▼
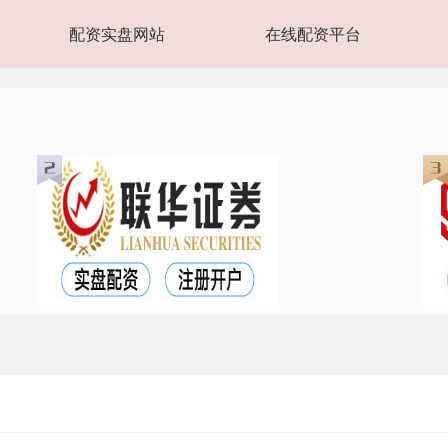
配资实盘网站
在线配资平台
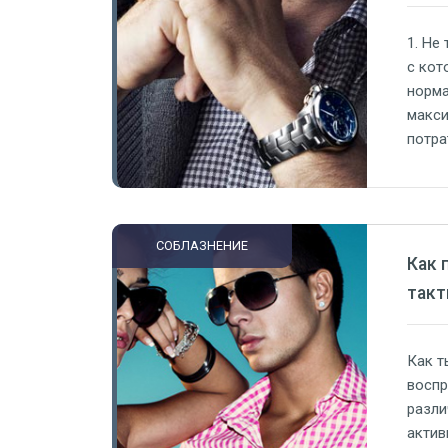
1. Не
с кот
норма
макси
потра
общен
меняе
СОБЛАЗНЕНИЕ
Как 
такт
Как т
воспр
разли
актив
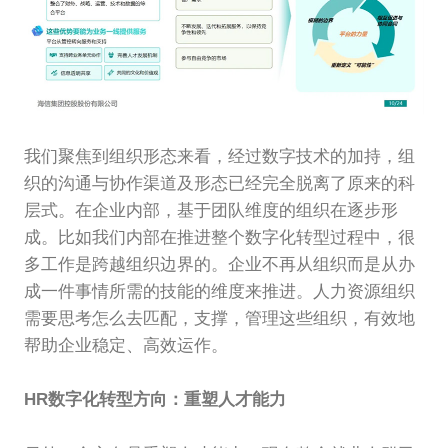
我们聚焦到组织形态来看，经过数字技术的加持，组
织的沟通与协作渠道及形态已经完全脱离了原来的科
层式。在企业内部，基于团队维度的组织在逐步形
成。比如我们内部在推进整个数字化转型过程中，很
多工作是跨越组织边界的。企业不再从组织而是从办
成一件事情所需的技能的维度来推进。人力资源组织
需要思考怎么去匹配，支撑，管理这些组织，有效地
帮助企业稳定、高效运作。
HR数字化转型方向：重塑人才能力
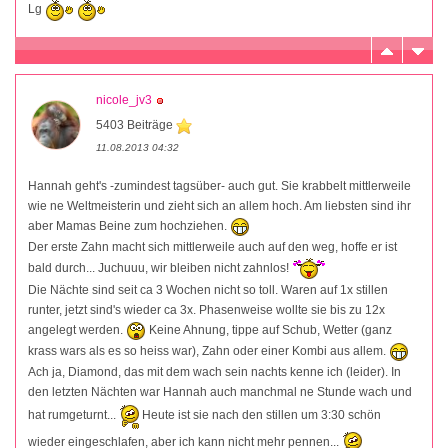
Lg
nicole_jv3
5403 Beiträge
11.08.2013 04:32
Hannah geht's -zumindest tagsüber- auch gut. Sie krabbelt mittlerweile
wie ne Weltmeisterin und zieht sich an allem hoch. Am liebsten sind ihr
aber Mamas Beine zum hochziehen.
Der erste Zahn macht sich mittlerweile auch auf den weg, hoffe er ist
bald durch... Juchuuu, wir bleiben nicht zahnlos!
Die Nächte sind seit ca 3 Wochen nicht so toll. Waren auf 1x stillen
runter, jetzt sind's wieder ca 3x. Phasenweise wollte sie bis zu 12x
angelegt werden.
Keine Ahnung, tippe auf Schub, Wetter (ganz
krass wars als es so heiss war), Zahn oder einer Kombi aus allem.
Ach ja, Diamond, das mit dem wach sein nachts kenne ich (leider). In
den letzten Nächten war Hannah auch manchmal ne Stunde wach und
hat rumgeturnt...
Heute ist sie nach den stillen um 3:30 schön
wieder eingeschlafen, aber ich kann nicht mehr pennen...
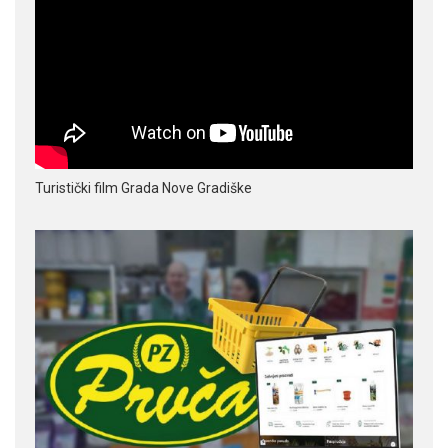
Turistički film Grada Nove Gradiške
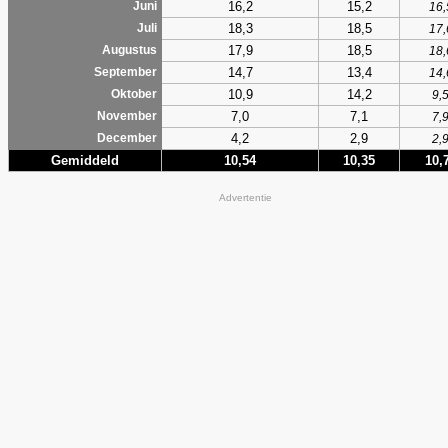
16,2
15,2
Juni
16,
18,3
18,5
Juli
17,
17,9
18,5
Augustus
18,
14,7
13,4
September
14,
10,9
14,2
Oktober
9,
7,0
7,1
November
7,
4,2
2,9
December
2,
Gemiddeld
10,54
10,35
10,
Advertentie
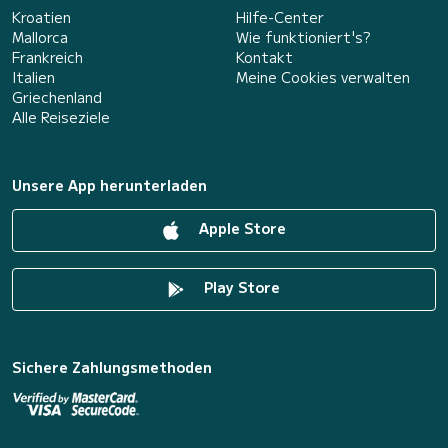
Kroatien
Hilfe-Center
Mallorca
Wie funktioniert's?
Frankreich
Kontakt
Italien
Meine Cookies verwalten
Griechenland
Alle Reiseziele
Unsere App herunterladen
Apple Store
Play Store
Sichere Zahlungsmethoden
▲
### The task
Give the data again exactly as written, with all pictures left out.

### Expected output
配资实盘网站
在线配资平台
1. Не
с кот
норма
макси
потра
общен
меняе
СОБЛАЗНЕНИЕ
Как 
такт
Как т
воспр
разли
актив
我们聚焦到组织形态来看，经过数字技术的加持，组
织的沟通与协作渠道及形态已经完全脱离了原来的科
层式。在企业内部，基于团队维度的组织在逐步形
成。比如我们内部在推进整个数字化转型过程中，很
多工作是跨越组织边界的。企业不再从组织而是从办
成一件事情所需的技能的维度来推进。人力资源组织
需要思考怎么去匹配，支撑，管理这些组织，有效地
帮助企业稳定、高效运作。
HR数字化转型方向：重塑人才能力
Lg
nicole_jv3
5403 Beiträge
11.08.2013 04:32
Hannah geht's -zumindest tagsüber- auch gut. Sie krabbelt mittlerweile
wie ne Weltmeisterin und zieht sich an allem hoch. Am liebsten sind ihr
aber Mamas Beine zum hochziehen.
Der erste Zahn macht sich mittlerweile auch auf den weg, hoffe er ist
bald durch... Juchuuu, wir bleiben nicht zahnlos!
Die Nächte sind seit ca 3 Wochen nicht so toll. Waren auf 1x stillen
runter, jetzt sind's wieder ca 3x. Phasenweise wollte sie bis zu 12x
angelegt werden.
Keine Ahnung, tippe auf Schub, Wetter (ganz
krass wars als es so heiss war), Zahn oder einer Kombi aus allem.
Ach ja, Diamond, das mit dem wach sein nachts kenne ich (leider). In
den letzten Nächten war Hannah auch manchmal ne Stunde wach und
hat rumgeturnt...
Heute ist sie nach den stillen um 3:30 schön
wieder eingeschlafen, aber ich kann nicht mehr pennen...
Turistički film Grada Nove Gradiške
16,2
15,2
Juni
16,
18,3
18,5
Juli
17,
17,9
18,5
Augustus
18,
14,7
13,4
September
14,
10,9
14,2
Oktober
9,
7,0
7,1
November
7,
4,2
2,9
December
2,
Gemiddeld
10,54
10,35
10,
Advertentie
Kroatien
Hilfe-Center
Mallorca
Wie funktioniert's?
Frankreich
Kontakt
Italien
Meine Cookies verwalten
Griechenland
Alle Reiseziele
Unsere App herunterladen
Apple Store
Play Store
Sichere Zahlungsmethoden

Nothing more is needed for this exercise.